### TEXT SECTION
-- Opening Marker --

Sangareddy, formerly Sangareddipet is a city and district headquarters of the Sangareddy district in the Indian state of Telangana. It was named on Rani Shankaramma's father name Sangareddy, Maharani Shankaramma was a ruler of Andole dynasty(Papannapeta Samasthanam) during the Nizam era.Sangareddy district is located in western part of Telangana state. Sengareddy is the largest city in the Sangareddy district and the sixth largest city in the state. It has 28 mandals, 4 revenue divisions, 11 municipalities, 647 gram panchayats, area 4,464 sq. km.

== Government and politics ==

===Civic administration===

The Sangareddy Municipality, classified as a first grade municipality with 38 election wards, was created in 1954. The jurisdiction of the civic body is spread over an area of 13.69 km2. The city is spread over an urban area of 45 km2.

== Economy ==
The city has three large-scale public sector industries. These are Bharat Heavy Electricals Limited (one of the Maharatna companies of the Indian government), Bharat Dynamics Limited (where one of India's most powerful missiles, Prithvi, was produced), and Ordnance Factory Medak (which manufactures the Sarath tanks for the Indian Army).

-- Closing Marker --

### REQUIRED WORK
1. According to the Sangareddy text, in what year was the Sangareddy Municipality created?
2. Carry on the Sangareddy text from its final sentence.

### PROVIDED MATERIAL
-- Opening Marker --

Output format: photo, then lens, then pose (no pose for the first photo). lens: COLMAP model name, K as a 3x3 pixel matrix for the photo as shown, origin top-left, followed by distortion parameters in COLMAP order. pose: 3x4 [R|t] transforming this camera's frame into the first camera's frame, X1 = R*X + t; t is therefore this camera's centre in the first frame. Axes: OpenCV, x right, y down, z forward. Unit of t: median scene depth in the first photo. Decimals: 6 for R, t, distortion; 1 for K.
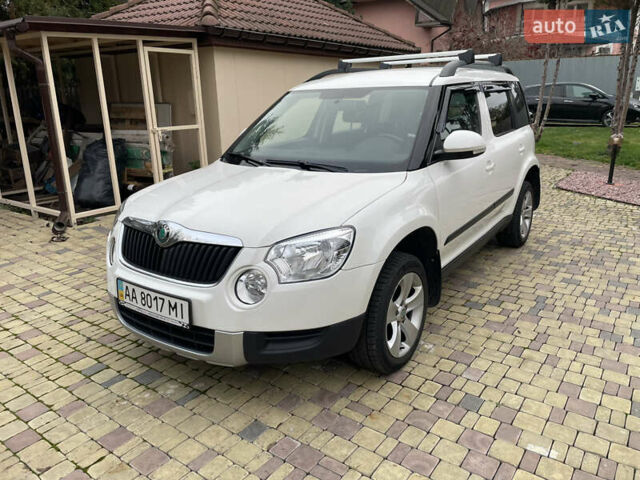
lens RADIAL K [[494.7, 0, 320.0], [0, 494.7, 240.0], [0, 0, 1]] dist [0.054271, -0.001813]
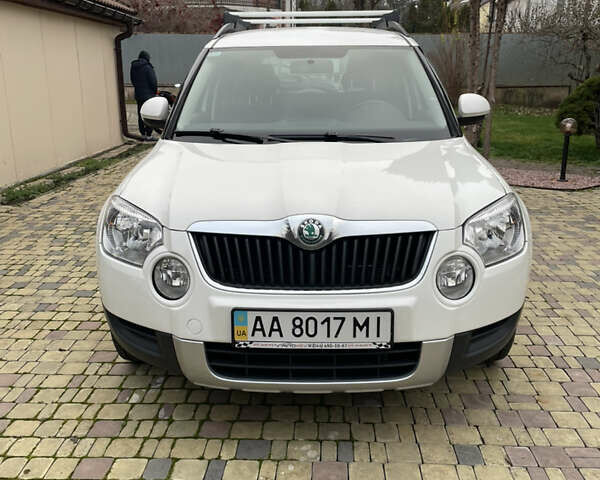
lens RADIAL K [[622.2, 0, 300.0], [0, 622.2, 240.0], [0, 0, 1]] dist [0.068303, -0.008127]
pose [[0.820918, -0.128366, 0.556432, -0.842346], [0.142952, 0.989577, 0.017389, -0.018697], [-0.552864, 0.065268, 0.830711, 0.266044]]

-- Closing Marker --
-- Opening Marker --

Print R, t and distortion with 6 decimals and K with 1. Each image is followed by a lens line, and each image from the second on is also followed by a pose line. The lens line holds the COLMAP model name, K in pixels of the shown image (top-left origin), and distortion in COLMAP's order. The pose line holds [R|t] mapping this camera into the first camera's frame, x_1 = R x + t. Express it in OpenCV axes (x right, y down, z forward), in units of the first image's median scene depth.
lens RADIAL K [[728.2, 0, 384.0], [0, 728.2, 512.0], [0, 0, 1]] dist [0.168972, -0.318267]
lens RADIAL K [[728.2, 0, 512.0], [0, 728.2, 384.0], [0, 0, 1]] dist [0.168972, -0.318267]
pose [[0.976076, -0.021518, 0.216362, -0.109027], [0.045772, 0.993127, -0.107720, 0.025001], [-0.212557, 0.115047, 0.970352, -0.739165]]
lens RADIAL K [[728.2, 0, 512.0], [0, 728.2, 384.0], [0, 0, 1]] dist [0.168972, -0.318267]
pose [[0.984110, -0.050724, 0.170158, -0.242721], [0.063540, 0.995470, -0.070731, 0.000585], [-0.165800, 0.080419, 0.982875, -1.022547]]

-- Closing Marker --

### EXPECTED OUTPUTS
1. 1954

2.
The city includes the Old Sangareddy and New Sangareddy sections. Old Sangareddy is known for its bazaars and old district jail, which has been converted to a jail museum and now called Heritage Jail Museum.

Monin, a French liquor company, has started to build a manufacturing facility in the district.

==Education==
There are a variety of educational institutions in Sangareddy. The campus of Indian Institute of Technology Hyderabad, one of India's premier institutes, is located very close to Sangareddy, in the village of Kandi. There is the Government Medical College, Sangareddy.

== Transportation ==
=== Roads ===
NH-65 road passes through the city.

About 15 km away from Sangareddy is an outer ring road which connects to Shamshabad airport – Rajiv Gandhi International Airport, Hyderabad, Gachibowli, and Medchal.

A bypass road to NH44 is linked from Sangareddy to Shadnagar through Chevella.

Long distance travel options are also available from Sangareddy to Tirupati, Vizag, Vijayawada, and Kandukooru directly.

=== Rail ===
The nearest railway stations are Shankarpalli railway station which is about 22 km away, Lingampally, which is about 30 km away, Secunderabad (about 50 km away) and Nampally Station, which is around 53 km away. Zahirabad Railway Station which is about 55 km away.

=== Air ===
The nearest air transport facility is Hyderabad International Airport, which is 70 km from Sangareddy.

== Demographics ==

The city had a population of 72,344 as of the 2011 census.

== Climate ==
Sangareddy has been ranked 8th best “National Clean Air City” under (Category 3 population under 3 lakhs cities) in India.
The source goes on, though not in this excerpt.